In any case, after we finished our lunch, it was time to put back on our ponchos and head out. Here's a final view from our lunch spot:
It was not but 10 minutes when my stomach began to feel real queasy. I was familiar with this feeling, but I hadn't experienced it in ten years: the feeling that you're going to throw-up. I found it strange that I was feeling this way, as I hadn't eaten anything crazy or been around sick individuals. I asked Herman, "Um, what should I do if I need to throw-up?" His response was basically to go on the side of the path. As I continued to climb, I started to send quick prayers to God: "please don't let me get sick, please don't let me get sick."
We continued to climb, my stomach pain worsened, and the porters passed us. We traveled up, up and up into the clouds:
Then it struck. Vomit #1. I was pissed. I hate vomiting, and as mentioned, it had been 10 years since I last vomited. I don't think Herman quite knew what to do. During this first time, he just looked at me. I looked at him with a sweat-stained, drool covered face. I think I said something like, "That was fun."
My joking mood quickly deteriorated as I started to have the shits. At this point I knew my illness: food poisoning. The word that kept appearing in my head was "cheese." I put two and two together and quickly realized that the delicious "toasties" had made me sick. That had been the first time on the journey that I had eaten cheese, and the effects were quickly known. Oddly enough, when I last threw-up ten years ago, it was also due to food poisoning--I had eaten mac n' cheese in Nepal. Lesson learned: do not eat cheese in foreign countries!

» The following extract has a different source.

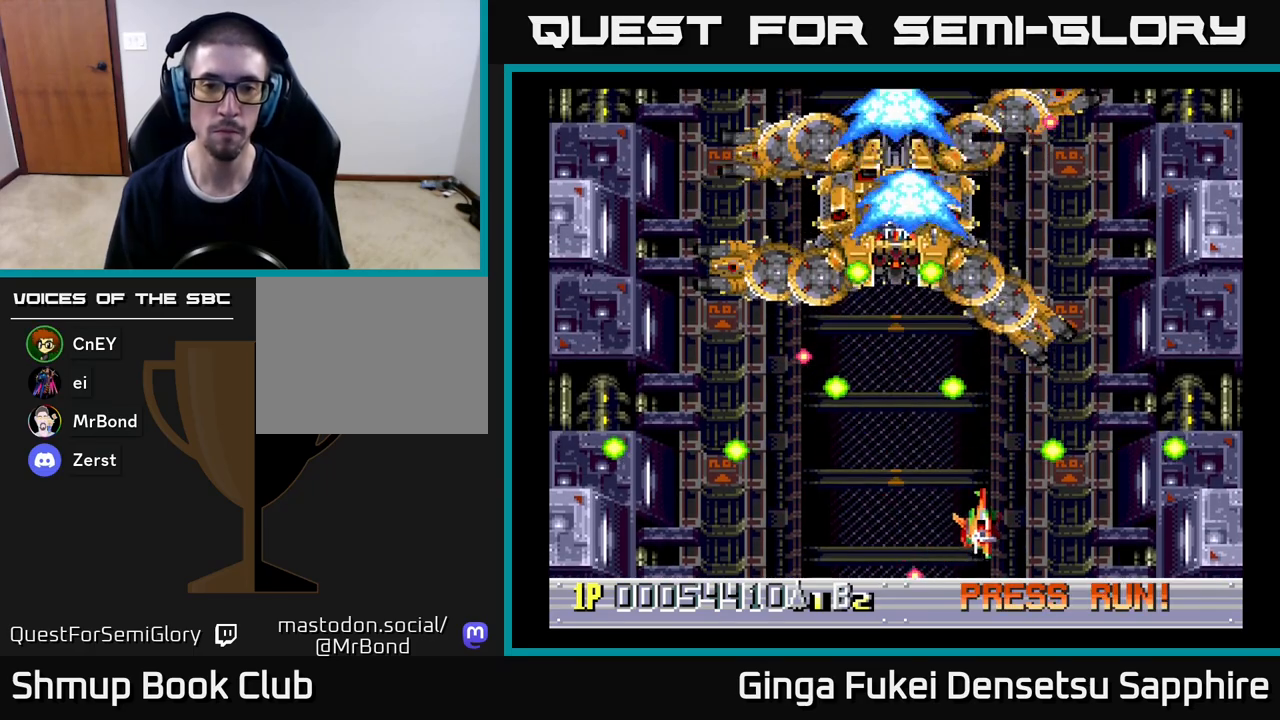
{"buttons": ["A", "DPAD_UP"], "left_stick": "center", "events": [[33, "DPAD_UP", "up"], [67, "DPAD_DOWN", "down"], [233, "DPAD_DOWN", "up"], [250, "DPAD_LEFT", "up"], [250, "DPAD_UP", "down"]]}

The rest of the day's climb was pure hell; I vomited at least six more times and had to crouch behind a bush countless times. I shat in my pants twice (once in my own pants, once in a pair of Herman's long johns that he loaned me). Luckily, Herman became increasingly sympathetic as my illness carried on; when I would stop to vomit, he would come over and rub my back. Rubbing my back provided some comfort, as it reminded me of the times when my mother would rub my back as a child. I do remember saying after one vomiting session, "I wish my mom was here!"

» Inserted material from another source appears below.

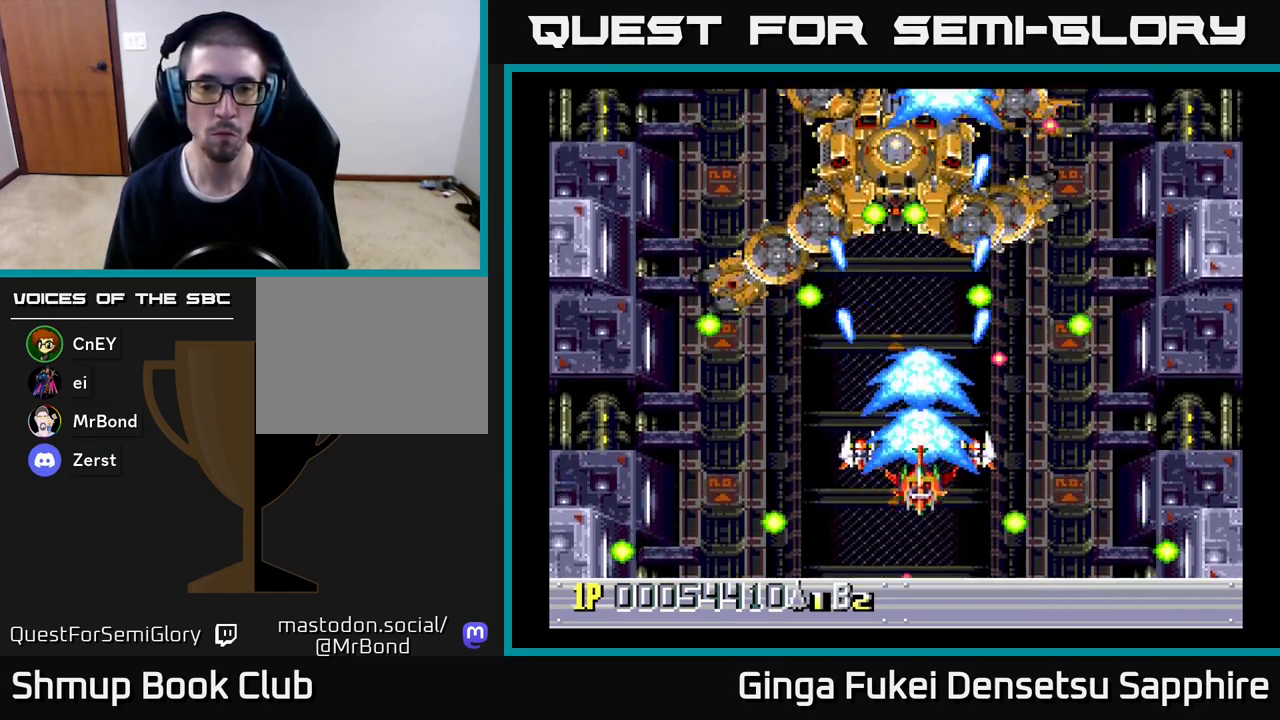
{"buttons": ["DPAD_DOWN", "DPAD_RIGHT"], "left_stick": "center"}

I slowly carried on and finally made it to our campsite where I collapsed in my tent. Herman was very adamant about me drinking liquids, especially the water + orange powder mixture he concocted (apparently the orange powder was some sort of electrolyte replenishing powder). Regrettably, Herman's mixture just made me throw-up.
Ezekiel (our waiter/porter) brought me toast. Herman was right behind him, telling me that I had to eat something. I kept on telling Herman, "I can't eat anything. I'm not hungry. I'll just throw-up again." Herman wasn't hearing it. It wasn't until I promised Herman that I would eat some of my toast that he left my tent.
I started to rip a piece of toast into small bits. Channeling my childhood, I started to make piles; my pile and Herman's pile. I would eat my pile if Herman ate his pile. My pile was smaller than Herman's. I eventually gave up trying to eat the small toast bites; they were dry, cold and bland. Herman was not happy with me when he returned, but I think he took pity on me and let me slide.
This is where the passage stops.